[WHAT THE TASK REQUIRES]: Scan the entries for the word "ptoolbar", and copy every line where it appears.

####

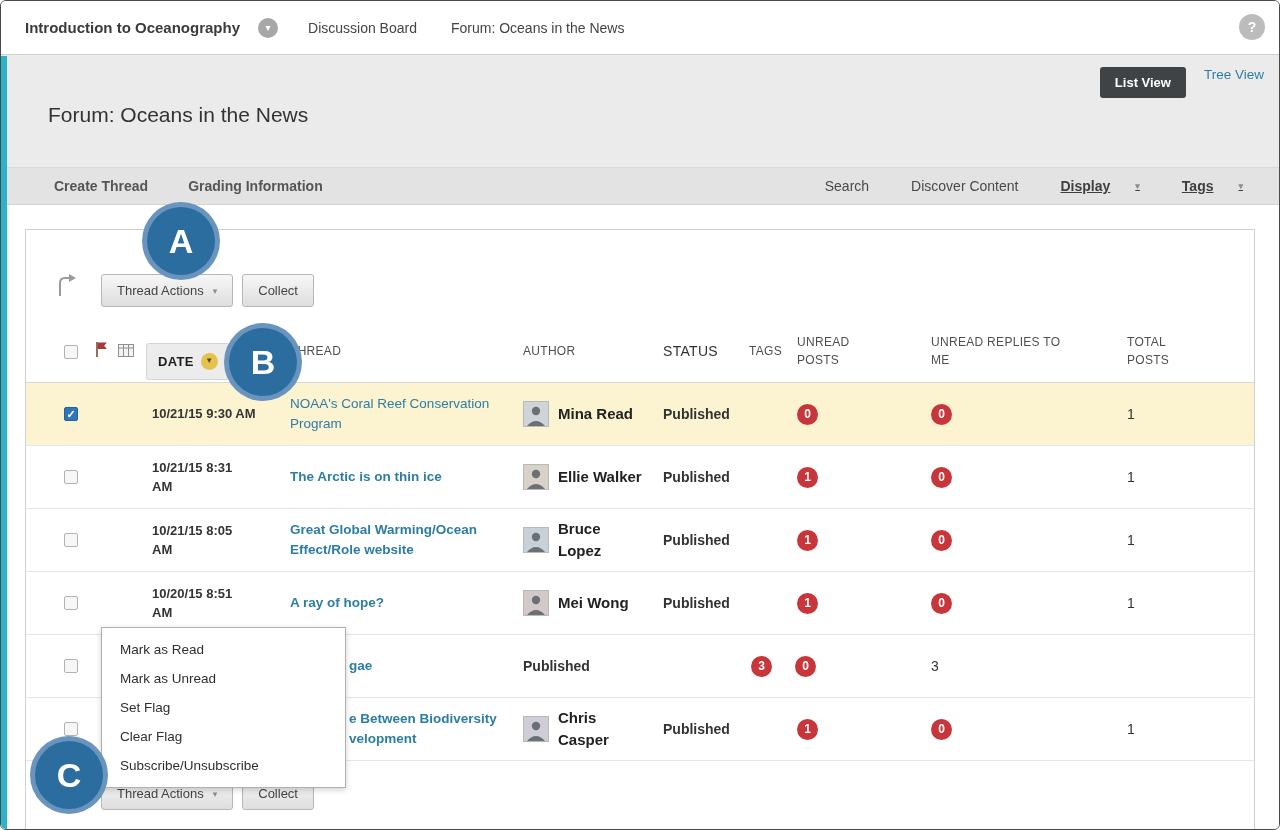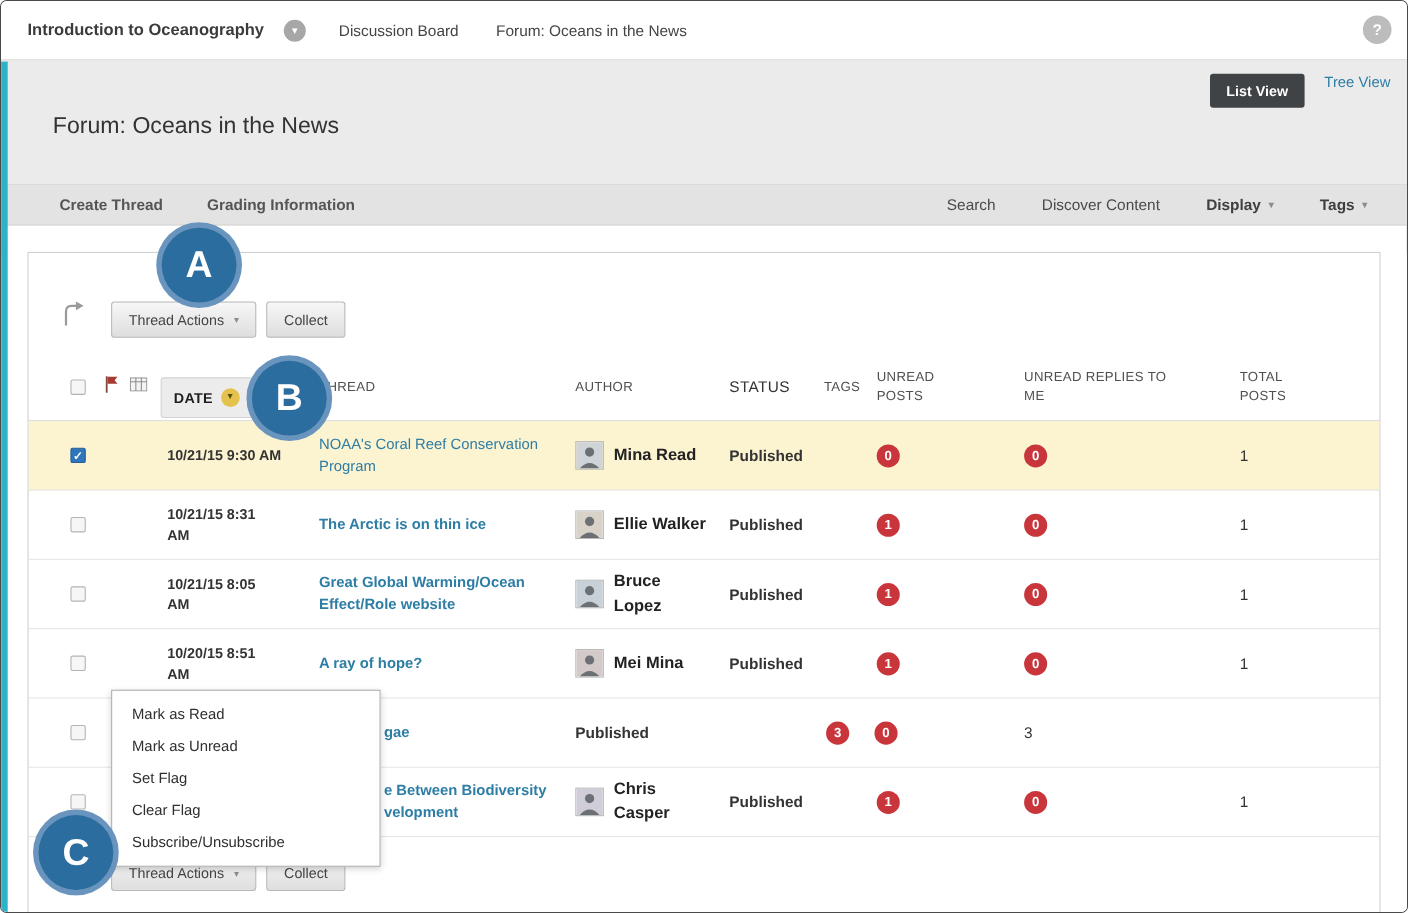--- a/index.html
+++ b/index.html
@@ -24,21 +24,21 @@
   .list-view-btn { background:#3f4345; color:#fff; font-size:13px; font-weight:bold; padding:8px 15px; border:none; border-radius:3px; cursor:pointer; font-family:inherit; }
   .tree-view-btn { background:none; border:none; color:#2d7da5; font-size:13.5px; cursor:pointer; font-family:inherit; }
   .page-title { position:absolute; left:47px; top:48px; font-size:21px; font-weight:normal; color:#333; }
 
   
   .action-bar { height:38px; background:#e3e3e3; border-top:1px solid #d9d9d9; border-bottom:1px solid #d6d6d6; display:flex; align-items:center; padding:0 36px 0 53px; }
   .ab-left { display:flex; gap:40px; }
   .ab-right { margin-left:auto; display:flex; gap:42px; align-items:center; }
   .ab-item { font-size:14px; color:#4a4a4a; cursor:pointer; }
   .ab-item.strong { font-weight:bold; color:#555; }
-  .ab-item.drop { font-weight:bold; color:#3f3f3f; display:inline-flex; align-items:center; gap:7px; }
+  .ab-item.drop { font-weight:bold; color:#3f3f3f; display:inline-flex; align-items:center; gap:25px;text-decoration:underline; }
   .ab-chev { font-size:9px; color:#8d8d8d; }
 
   
   .content { position:relative; background:#fff; }
   .panel { position:relative; margin:24px 24px 0 24px; background:#fff; border:1px solid #d0d0d0; padding-bottom:40px; }
   .ptoolbar { position:relative; padding:44px 0 14px 75px; display:flex; gap:9px; align-items:center; }
   .ptoolbar.pbottom { padding:16px 0 0 75px; }
   .larrow { position:absolute; left:30px; top:44px; }
   .btn { display:inline-flex; align-items:center; gap:9px; background:linear-gradient(#f7f7f7,#dedede); border:1px solid #b7b7b7; border-radius:3px; padding:8px 15px; font-size:13px; color:#444; cursor:pointer; font-family:inherit; }
   .bchev { font-size:9px; color:#8d8d8d; }
@@ -257,21 +257,21 @@
           <div class="c-grid"></div>
         <div class="c-date">10/20/15 8:51
 AM</div>
         <div class="c-thread"><a class="tlink">A ray of hope?</a></div>
         <div class="c-author">
             <span class="avatar"><svg viewBox="0 0 24 24" width="24" height="24">
                 <rect width="24" height="24" fill="#d4c9c9"></rect>
                 <circle cx="12" cy="9" r="4.2" fill="#6b7075"></circle>
                 <path d="M3 24 Q12 14 21 24 Z" fill="#6b7075"></path>
               </svg></span>
-            <span class="author-name">Mei Mina</span>
+            <span class="author-name">Mei Wong</span>
           </div>
         <div class="c-status">Published</div>
         <div class="c-tags"></div>
         <div class="c-unread"><span class="badge">1</span></div>
         <div class="c-replies"><span class="badge">0</span></div>
         <div class="c-total">1</div>
       </div>
 
       <div class="trow">
         <div class="c-sel">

####

[ANSWER TO THIS TASK]:
   .ptoolbar { position:relative; padding:44px 0 14px 75px; display:flex; gap:9px; align-items:center; }
   .ptoolbar.pbottom { padding:16px 0 0 75px; }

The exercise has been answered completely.